During today’s hearing, a prison agency representative maintained that Navalny violated the terms of his probation more than 50 times.

Navalny was arrested on January 17, immediately upon returning to Moscow from Berlin. The next day, a Russian court remanded him in custody for 30 days. Since then, Navalny has been in detention at Moscow’s Matrosskaya Tishina prison. 

Navalny’s hearing took place at the Moscow City Court building on Tuesday, February 2. Police cordoned off the surrounding area on Tuesday morning and arrested upwards of 350 people in the vicinity.

Update. After the hearing, Navalny’s lawyer Olga Mikhailova told Interfax that his defense team intends to challenge the verdict and seek Navalny’s release. “And we will turn to the Council of Europe’s Committee of Ministers in connection with the non-fulfilment of the European Court’s ruling [in the Yves Rocher case],” Mikhailova said.
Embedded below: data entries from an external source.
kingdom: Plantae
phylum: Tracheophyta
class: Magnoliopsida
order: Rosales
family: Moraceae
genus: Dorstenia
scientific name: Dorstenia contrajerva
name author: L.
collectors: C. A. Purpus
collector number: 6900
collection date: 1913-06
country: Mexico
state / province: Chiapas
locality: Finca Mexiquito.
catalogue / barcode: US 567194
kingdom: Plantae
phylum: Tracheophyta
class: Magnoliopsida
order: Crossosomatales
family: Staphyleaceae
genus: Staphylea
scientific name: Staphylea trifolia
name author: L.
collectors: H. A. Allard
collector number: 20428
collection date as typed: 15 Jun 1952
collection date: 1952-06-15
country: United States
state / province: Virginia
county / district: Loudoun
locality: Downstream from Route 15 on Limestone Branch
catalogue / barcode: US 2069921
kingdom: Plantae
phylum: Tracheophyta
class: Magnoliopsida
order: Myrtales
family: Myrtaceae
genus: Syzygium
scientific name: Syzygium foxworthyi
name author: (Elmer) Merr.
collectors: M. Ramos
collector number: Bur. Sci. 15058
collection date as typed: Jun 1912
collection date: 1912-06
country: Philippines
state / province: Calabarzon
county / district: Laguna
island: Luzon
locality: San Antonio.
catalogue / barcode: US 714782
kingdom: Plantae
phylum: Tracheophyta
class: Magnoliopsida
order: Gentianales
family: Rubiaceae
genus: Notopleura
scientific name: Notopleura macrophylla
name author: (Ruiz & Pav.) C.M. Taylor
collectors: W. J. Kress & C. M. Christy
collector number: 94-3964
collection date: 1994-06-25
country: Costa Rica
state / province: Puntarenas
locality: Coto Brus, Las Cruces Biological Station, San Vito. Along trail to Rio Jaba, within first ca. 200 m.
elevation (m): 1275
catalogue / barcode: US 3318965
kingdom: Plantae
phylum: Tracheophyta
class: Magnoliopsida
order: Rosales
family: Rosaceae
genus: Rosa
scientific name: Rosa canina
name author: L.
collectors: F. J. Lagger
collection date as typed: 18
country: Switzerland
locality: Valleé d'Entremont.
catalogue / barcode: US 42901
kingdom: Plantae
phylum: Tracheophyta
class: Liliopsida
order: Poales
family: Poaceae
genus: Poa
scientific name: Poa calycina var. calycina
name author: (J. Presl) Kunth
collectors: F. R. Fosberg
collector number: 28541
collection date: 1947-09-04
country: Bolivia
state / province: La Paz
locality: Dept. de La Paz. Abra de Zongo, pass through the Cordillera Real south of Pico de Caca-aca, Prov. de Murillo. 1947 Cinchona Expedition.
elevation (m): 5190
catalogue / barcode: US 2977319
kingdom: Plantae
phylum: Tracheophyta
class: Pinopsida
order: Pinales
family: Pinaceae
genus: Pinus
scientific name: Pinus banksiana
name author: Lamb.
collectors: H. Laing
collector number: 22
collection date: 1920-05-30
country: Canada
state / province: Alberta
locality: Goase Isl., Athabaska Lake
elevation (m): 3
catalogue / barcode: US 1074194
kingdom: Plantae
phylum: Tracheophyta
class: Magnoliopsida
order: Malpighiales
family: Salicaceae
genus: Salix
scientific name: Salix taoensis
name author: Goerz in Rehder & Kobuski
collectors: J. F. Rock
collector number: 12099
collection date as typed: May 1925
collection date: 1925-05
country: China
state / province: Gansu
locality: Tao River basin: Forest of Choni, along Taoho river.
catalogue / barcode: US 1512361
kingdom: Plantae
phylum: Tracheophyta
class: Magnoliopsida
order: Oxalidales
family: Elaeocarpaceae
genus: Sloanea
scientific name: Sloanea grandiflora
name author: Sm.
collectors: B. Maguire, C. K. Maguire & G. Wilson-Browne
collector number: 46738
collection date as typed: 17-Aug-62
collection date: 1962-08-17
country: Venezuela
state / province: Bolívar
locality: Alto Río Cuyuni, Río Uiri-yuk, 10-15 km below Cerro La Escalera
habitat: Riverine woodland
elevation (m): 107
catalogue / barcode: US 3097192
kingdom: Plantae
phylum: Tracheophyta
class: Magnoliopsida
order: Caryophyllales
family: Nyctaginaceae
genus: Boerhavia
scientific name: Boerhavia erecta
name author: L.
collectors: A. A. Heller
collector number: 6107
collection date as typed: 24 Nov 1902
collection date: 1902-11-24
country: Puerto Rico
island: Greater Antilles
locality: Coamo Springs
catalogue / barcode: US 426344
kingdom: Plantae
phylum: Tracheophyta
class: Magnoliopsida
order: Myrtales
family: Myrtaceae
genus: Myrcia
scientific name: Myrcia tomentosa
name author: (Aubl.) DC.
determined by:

In 2014, Alexey Navalny and his brother Oleg were found guilty of embezzlement and laundering funds stolen from two Russian companies associated with the French cosmetics brand “Yves Rocher.” Oleg Navalny was sentenced to 3.5 years in prison and Alexey Navalny was given a 3.5-year probation sentence. The brothers pleaded not guilty, calling the case politically motivated. 

In 2017, the European Court of Human Rights declared the verdicts “unjust” and ordered the Russian authorities to pay the Navalny brothers compensation. Their sentences were never overturned, however.

Navalny is also a defendant in another felony fraud case launched by the Russian Investigative Committee in December 2020. State detectives accuse Navalny of allegedly embezzling hundreds of millions of rubles in donations to his nonprofit anti-corruption organizations.